Satgas ini akan efektif bekerja mulai Juli 2025, dengan mandat untuk mempercepat transformasi birokrasi menuju tata kelola yang hemat, transparan, dan berdampak nyata bagi masyarakat. Namun lebih dari itu, Pemkot Gorontalo menekankan bahwa efisiensi bukan sekadar soal pemangkasan anggaran, melainkan harus dibangun sebagai budaya kerja yang melekat dalam pola pikir dan perilaku ASN.
Wali Kota Gorontalo, Adhan Dambea, menyatakan bahwa pendekatan efisiensi yang dijalankan tidak akan bersifat parsial atau hanya administratif. “Kita ingin membangun birokrasi yang bekerja dengan niat, bukan sekadar menggugurkan kewajiban. Efisiensi itu bukan cuma hemat anggaran, tapi hemat tenaga, waktu, bahkan hemat konflik. Dalam tradisi Gorontalo, kita mengenal nilai hemati dan mola’ilo—mengatur belanja, menyisihkannya demi kebaikan bersama. Inilah filosofi efisiensi yang hidup dalam budaya kita,” ujarnya.
Satgas yang dipimpin oleh Nuryanto, M.Ec.Dev, Kepala Badan Keuangan Daerah, akan bekerja lintas sektor, menyusun peta jalan efisiensi lima tahunan, dan membentuk sistem evaluasi belanja serta kinerja program secara lebih akuntabel. “Efisiensi bukan hanya angka di neraca. Ia harus hadir sebagai cara berpikir dan cara bertindak ASN dalam setiap keputusan,” tegas Nuryanto. Menurutnya, ketika efisiensi dimaknai sebagai budaya, maka penghematan terjadi secara sistemik, bukan sekadar instruksi.
Satgas menetapkan lima prioritas utama: perampingan kegiatan seremonial, integrasi sistem informasi antar-OPD, evaluasi perjalanan dinas, penerapan prinsip value-for-money dalam pengadaan, serta penanaman nilai budaya kerja yang jujur (motulidu), terbuka (mo bu’ade), dan efisien secara lokal (tuha-tuhata/liluhata).

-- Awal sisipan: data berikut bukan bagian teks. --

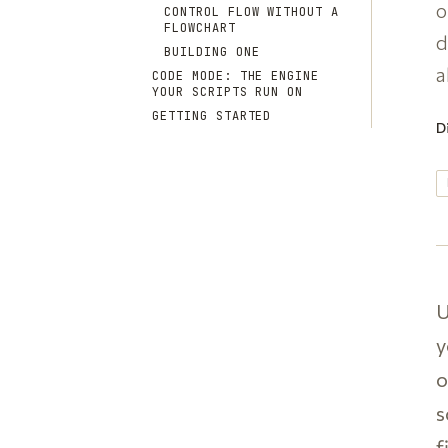
o
CONTROL FLOW WITHOUT A
FLOWCHART
d
BUILDING ONE
a
CODE MODE: THE ENGINE
YOUR SCRIPTS RUN ON
GETTING STARTED
D
U
y
o
s
f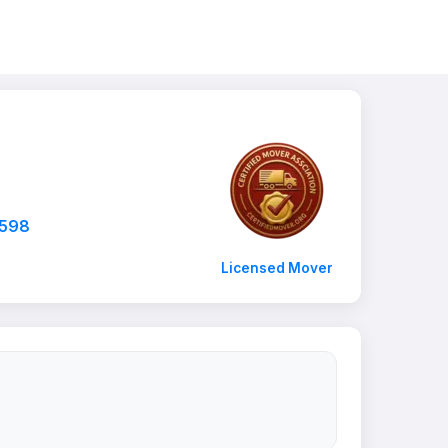
7598
Licensed Mover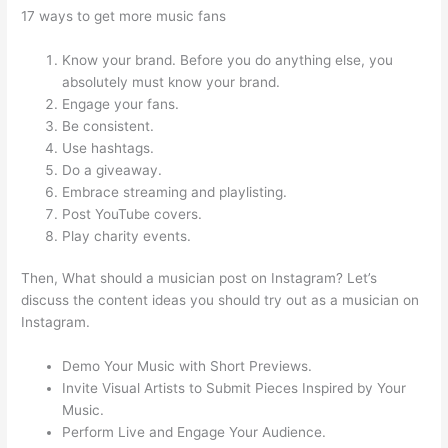
17 ways to get more music fans
Know your brand. Before you do anything else, you
absolutely must know your brand.
Engage your fans.
Be consistent.
Use hashtags.
Do a giveaway.
Embrace streaming and playlisting.
Post YouTube covers.
Play charity events.
Then, What should a musician post on Instagram? Let’s
discuss the content ideas you should try out as a musician on
Instagram.
Demo Your Music with Short Previews.
Invite Visual Artists to Submit Pieces Inspired by Your
Music.
Perform Live and Engage Your Audience.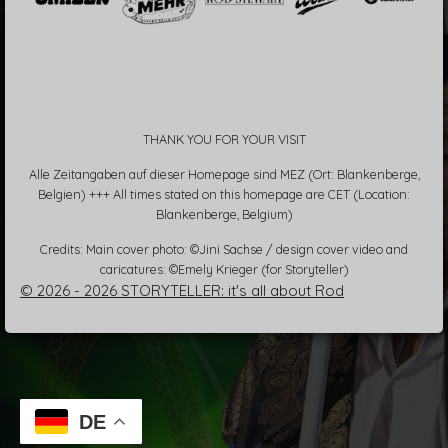
THANK YOU FOR YOUR VISIT
Alle Zeitangaben auf dieser Homepage sind MEZ (Ort: Blankenberge,
Belgien) +++ All times stated on this homepage are CET (Location:
Blankenberge, Belgium)
Credits: Main cover photo: ©Jini Sachse / design cover video and
caricatures: ©Emely Krieger (for Storyteller)
© 2026 - 2026 STORYTELLER: it's all about Rod
DE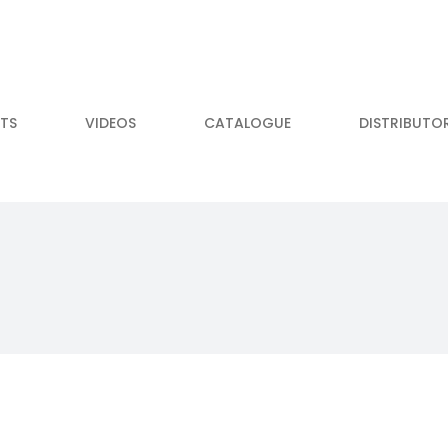
TS
VIDEOS
CATALOGUE
DISTRIBUTO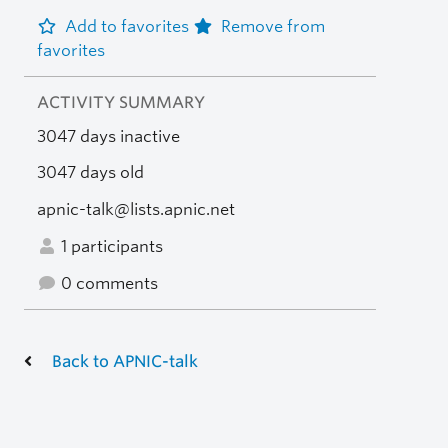
Add to favorites
Remove from
favorites
ACTIVITY SUMMARY
3047 days inactive
3047 days old
apnic-talk@lists.apnic.net
1 participants
0 comments
Back to APNIC-talk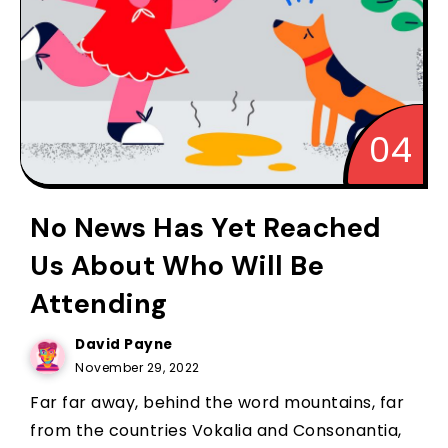
No News Has Yet Reached
Us About Who Will Be
Attending
David Payne
November 29, 2022
Far far away, behind the word mountains, far
from the countries Vokalia and Consonantia,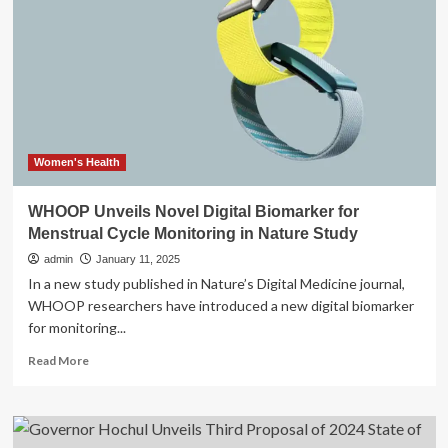
Self-
Care
Collection
with
Deew,
Focused
On
Holistic
Wellness
Women's Health
WHOOP Unveils Novel Digital Biomarker for
Menstrual Cycle Monitoring in Nature Study
admin
January 11, 2025
In a new study published in Nature’s Digital Medicine journal,
WHOOP researchers have introduced a new digital biomarker
for monitoring...
Read
Read More
more
about
WHOOP
Unveils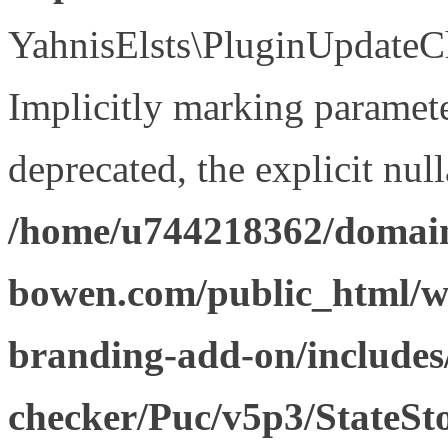
YahnisElsts\PluginUpdateCh
Implicitly marking paramete
deprecated, the explicit nul
/home/u744218362/domain
bowen.com/public_html/w
branding-add-on/includes
checker/Puc/v5p3/StateSt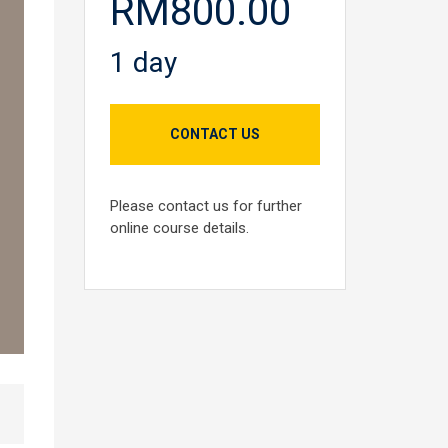
RM800.00
1 day
CONTACT US
Please contact us for further
online course details.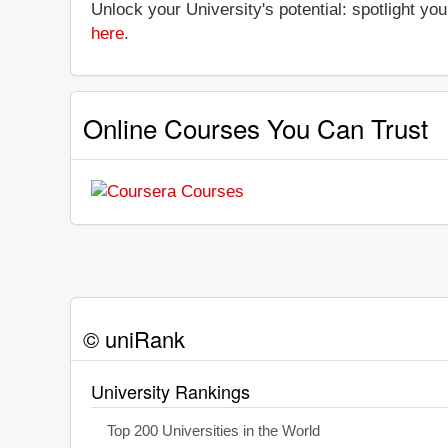
Unlock your University's potential: spotlight you
here
.
Online Courses You Can Trust
© uniRank
University Rankings
Top 200 Universities in the World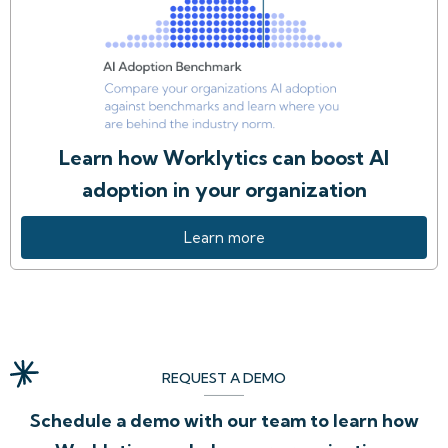
Learn how Worklytics can boost AI
adoption in your organization
Learn more
REQUEST A DEMO
Schedule a demo with our team to learn how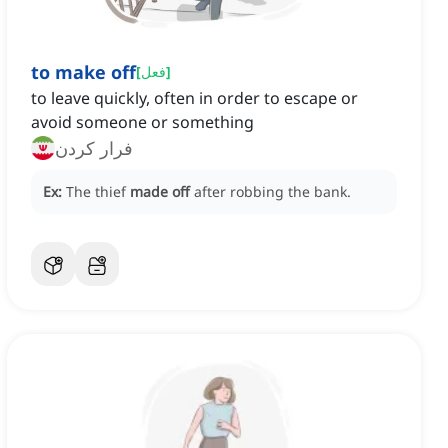
to make off
[
فعل
]
to leave quickly, often in order to escape or
avoid someone or something
فرار کردن
Ex:
The thief
made off
after robbing the bank.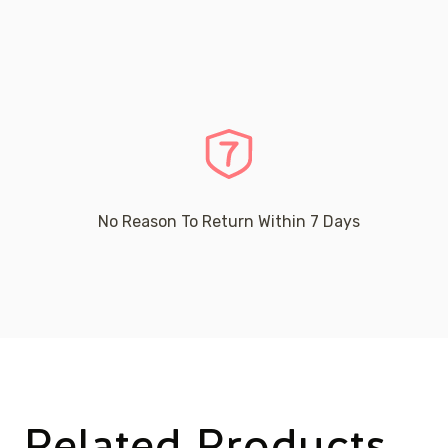
No Reason To Return Within 7 Days
Related Products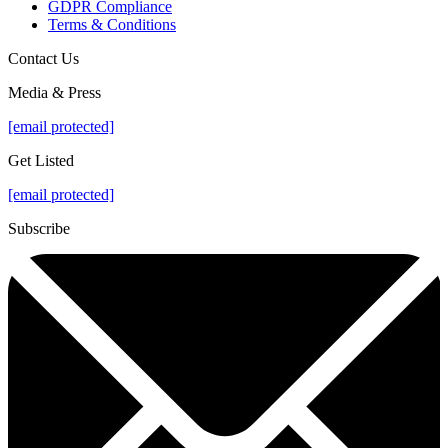
GDPR Compliance
Terms & Conditions
Contact Us
Media & Press
[email protected]
Get Listed
[email protected]
Subscribe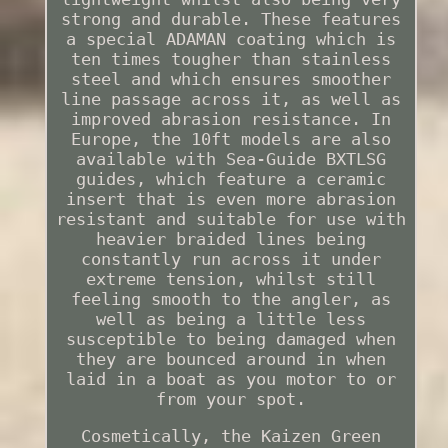
strong and durable. These features
a special ADAMAN coating which is
ten times tougher than stainless
steel and which ensures smoother
line passage across it, as well as
improved abrasion resistance. In
Europe, the 10ft models are also
available with Sea-Guide BXTLSG
guides, which feature a ceramic
insert that is even more abrasion
resistant and suitable for use with
heavier braided lines being
constantly run across it under
extreme tension, whilst still
feeling smooth to the angler, as
well as being a little less
susceptible to being damaged when
they are bounced around in when
laid in a boat as you motor to or
from your spot.
Cosmetically, the Kaizen Green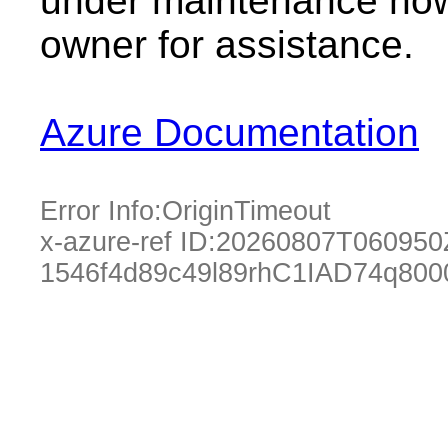
under maintenance now.
owner for assistance.
Azure Documentation
Error Info:
OriginTimeout
x-azure-ref ID:
20260807T060950
1546f4d89c49l89rhC1IAD74q800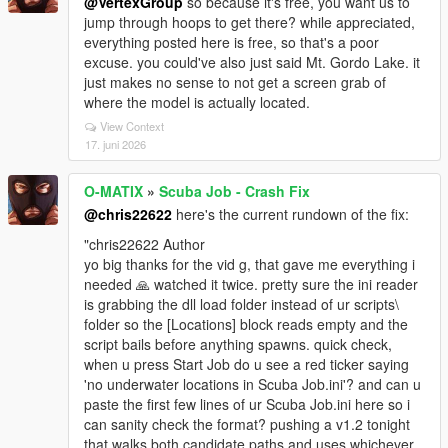
@VertexGroup
so because it's free, you want us to
jump through hoops to get there? while appreciated,
everything posted here is free, so that's a poor
excuse. you could've also just said Mt. Gordo Lake. it
just makes no sense to not get a screen grab of
where the model is actually located.
View Context
17. juni 2026
O-MATIX
»
Scuba Job - Crash Fix
@chris22622
here's the current rundown of the fix:
"chris22622 Author
yo big thanks for the vid g, that gave me everything i
needed 🙏 watched it twice. pretty sure the ini reader
is grabbing the dll load folder instead of ur scripts\
folder so the [Locations] block reads empty and the
script bails before anything spawns. quick check,
when u press Start Job do u see a red ticker saying
'no underwater locations in Scuba Job.ini'? and can u
paste the first few lines of ur Scuba Job.ini here so i
can sanity check the format? pushing a v1.2 tonight
that walks both candidate paths and uses whichever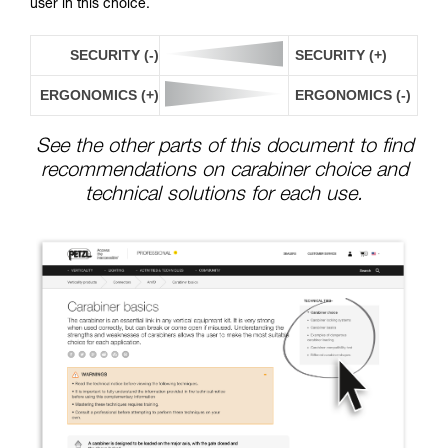
user in this choice.
SECURITY (-)
SECURITY (+)
ERGONOMICS (+)
ERGONOMICS (-)
See the other parts of this document to find
recommendations on carabiner choice and
technical solutions for each use.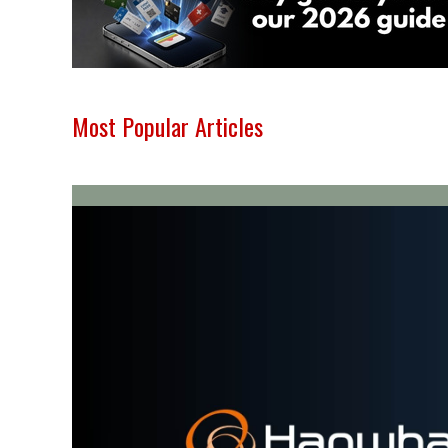
Most Popular Articles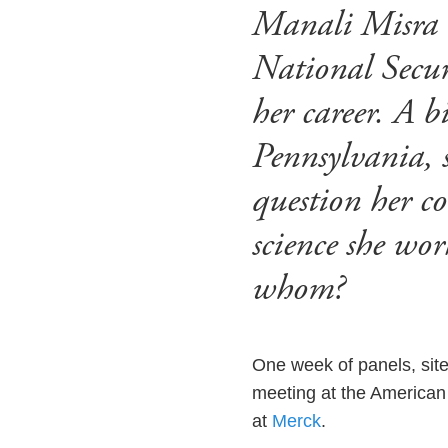
Manali Misra 
National Securi
her career. A 
Pennsylvania, 
question her c
science she wor
whom?
One week of panels, site 
meeting at the American 
at
Merck
.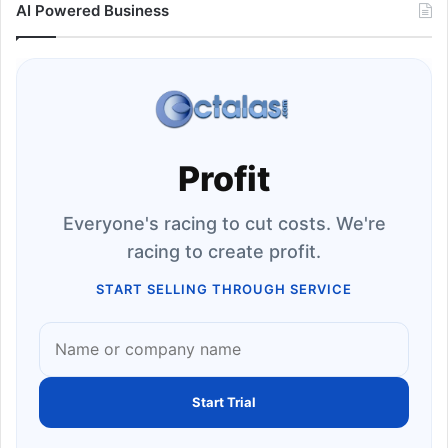
AI Powered Business
Profit
Everyone's racing to cut costs. We're
racing to create profit.
START SELLING THROUGH SERVICE
Start Trial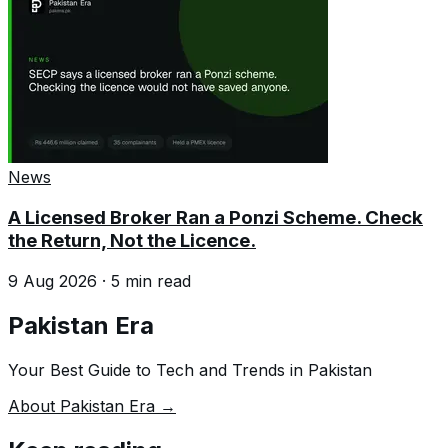
News
A Licensed Broker Ran a Ponzi Scheme. Check
the Return, Not the Licence.
9 Aug 2026
·
5
min read
Pakistan Era
Your Best Guide to Tech and Trends in Pakistan
About Pakistan Era →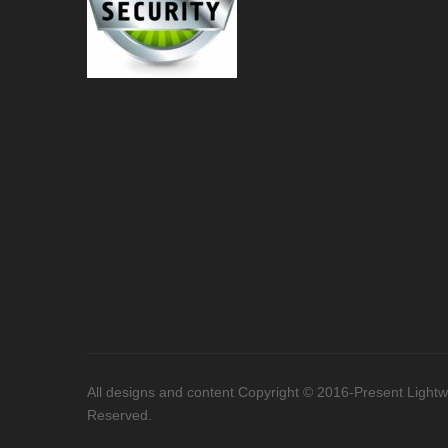
All designs and content Copyright © 2016-Present Lightwor
Reserved.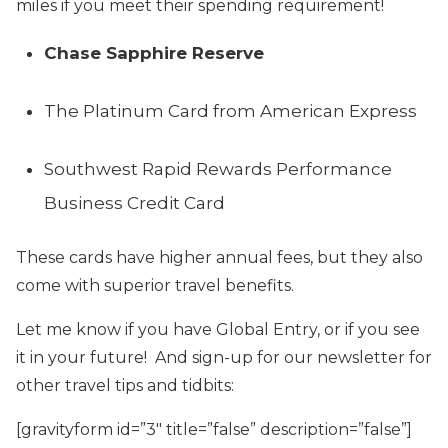
miles if you meet their spending requirement!
Chase Sapphire Reserve
The Platinum Card from American Express
Southwest Rapid Rewards Performance
Business Credit Card
These cards have higher annual fees, but they also
come with superior travel benefits.
Let me know if you have Global Entry, or if you see
it in your future! And sign-up for our newsletter for
other travel tips and tidbits:
[gravityform id=”3″ title=”false” description=”false”]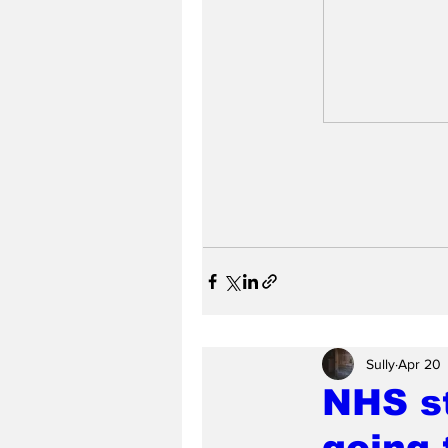
Sully
Apr 20
NHS st
going 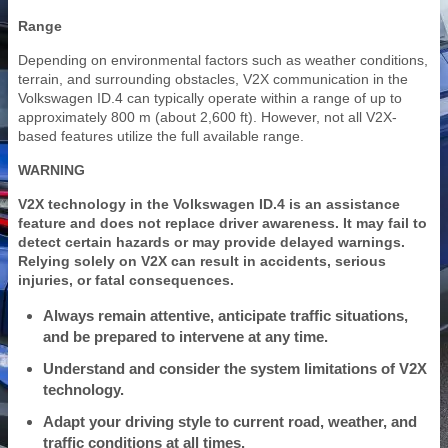
Range
Depending on environmental factors such as weather conditions,
terrain, and surrounding obstacles, V2X communication in the
Volkswagen ID.4 can typically operate within a range of up to
approximately 800 m (about 2,600 ft). However, not all V2X-
based features utilize the full available range.
WARNING
V2X technology in the Volkswagen ID.4 is an assistance
feature and does not replace driver awareness. It may fail to
detect certain hazards or may provide delayed warnings.
Relying solely on V2X can result in accidents, serious
injuries, or fatal consequences.
Always remain attentive, anticipate traffic situations,
and be prepared to intervene at any time.
Understand and consider the system limitations of V2X
technology.
Adapt your driving style to current road, weather, and
traffic conditions at all times.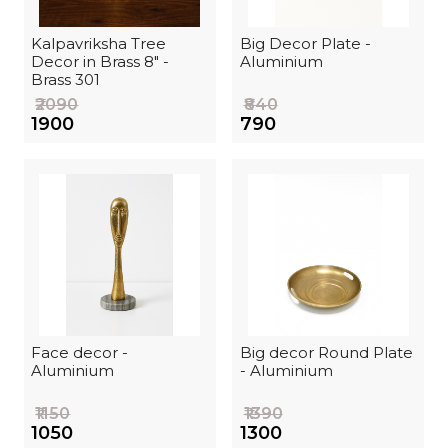
Kalpavriksha Tree
Big Decor Plate -
Decor in Brass 8" -
Aluminium
Brass 301
₹2090
₹840
₹1900
₹790
Face decor -
Big decor Round Plate
Aluminium
- Aluminium
₹1150
₹1390
₹1050
₹1300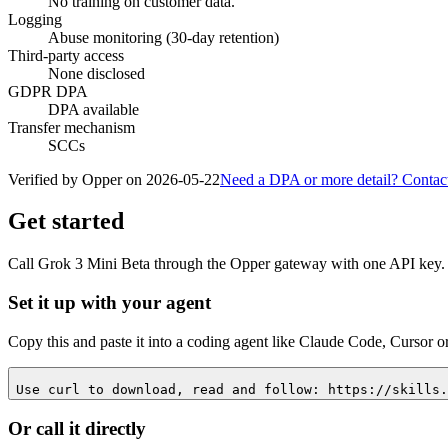
No training on customer data.
Logging
Abuse monitoring (30-day retention)
Third-party access
None disclosed
GDPR DPA
DPA available
Transfer mechanism
SCCs
Verified by Opper on
2026-05-22
Need a DPA or more detail? Contac
Get started
Call
Grok 3 Mini Beta
through the Opper gateway with one API key. L
Set it up with your agent
Copy this and paste it into a coding agent like Claude Code, Cursor o
Use curl to download, read and follow: https://skills.
Or call it directly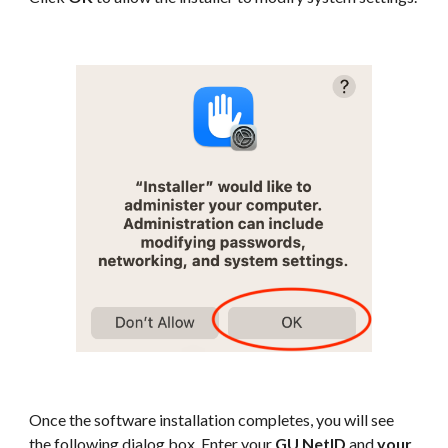
Once the software installation completes, you will see
the following dialog box. Enter your
GU NetID
and
your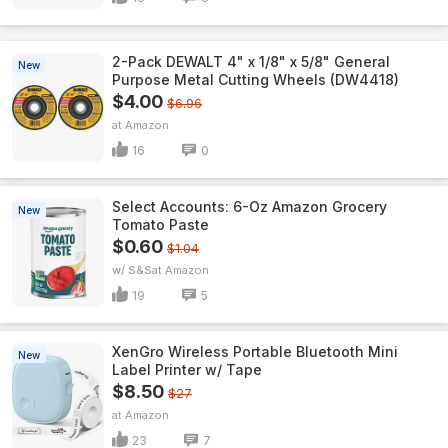
2-Pack DEWALT 4" x 1/8" x 5/8" General
New
Purpose Metal Cutting Wheels (DW4418)
$4.00
$6.96
Amazon
16
0
Select Accounts: 6-Oz Amazon Grocery
New
Tomato Paste
$0.60
$1.04
w/ S&S
Amazon
19
5
XenGro Wireless Portable Bluetooth Mini
New
Label Printer w/ Tape
$8.50
$27
Amazon
23
7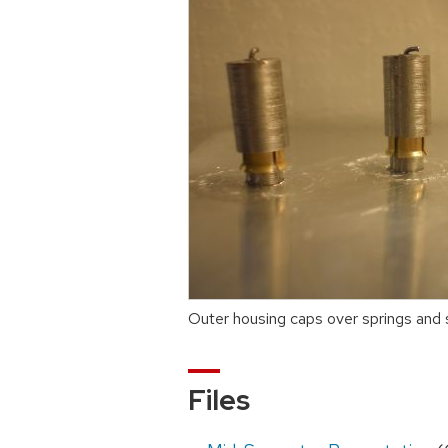
Outer housing caps over springs and
Files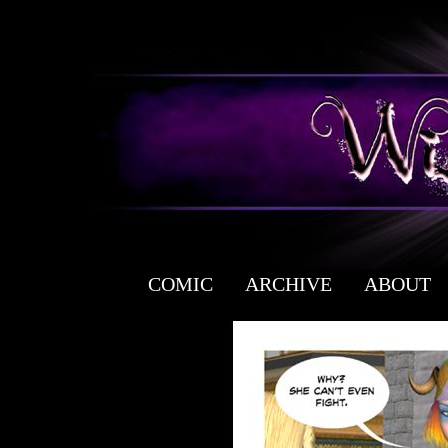
COMIC
ARCHIVE
ABOUT
a free fantasy yaoi webcomic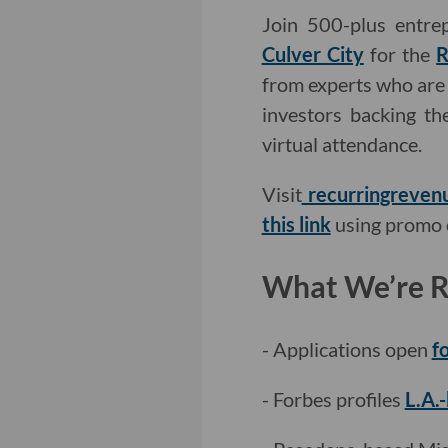
Join 500-plus entre
Culver City
for the
R
from experts who are 
investors backing th
virtual attendance.
Visit
recurringreven
this link
using promo 
What We’re Re
- Applications open
f
- Forbes profiles
L.A.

Kelima prioritas ini disusun untuk mengubah efisiensi dari sekadar kebijakan struktural menjadi gerakan moral dan sosial birokrasi.
Dengan Satgas ini, Kota Gorontalo menunjukkan bahwa efisiensi tidak cukup dilakukan dari atas ke bawah, tapi perlu dibangun dari dalam—dari hati birokrasi, dari cara mereka menghargai sumber daya, dan dari bagaimana mereka melayani rakyat.
Langkah ini menegaskan posisi Gorontalo sebagai pelopor dalam menjadikan efisiensi bukan sekadar penghematan, tetapi sebagai identitas etis dan budaya kerja pemerintahan yang berkarakter.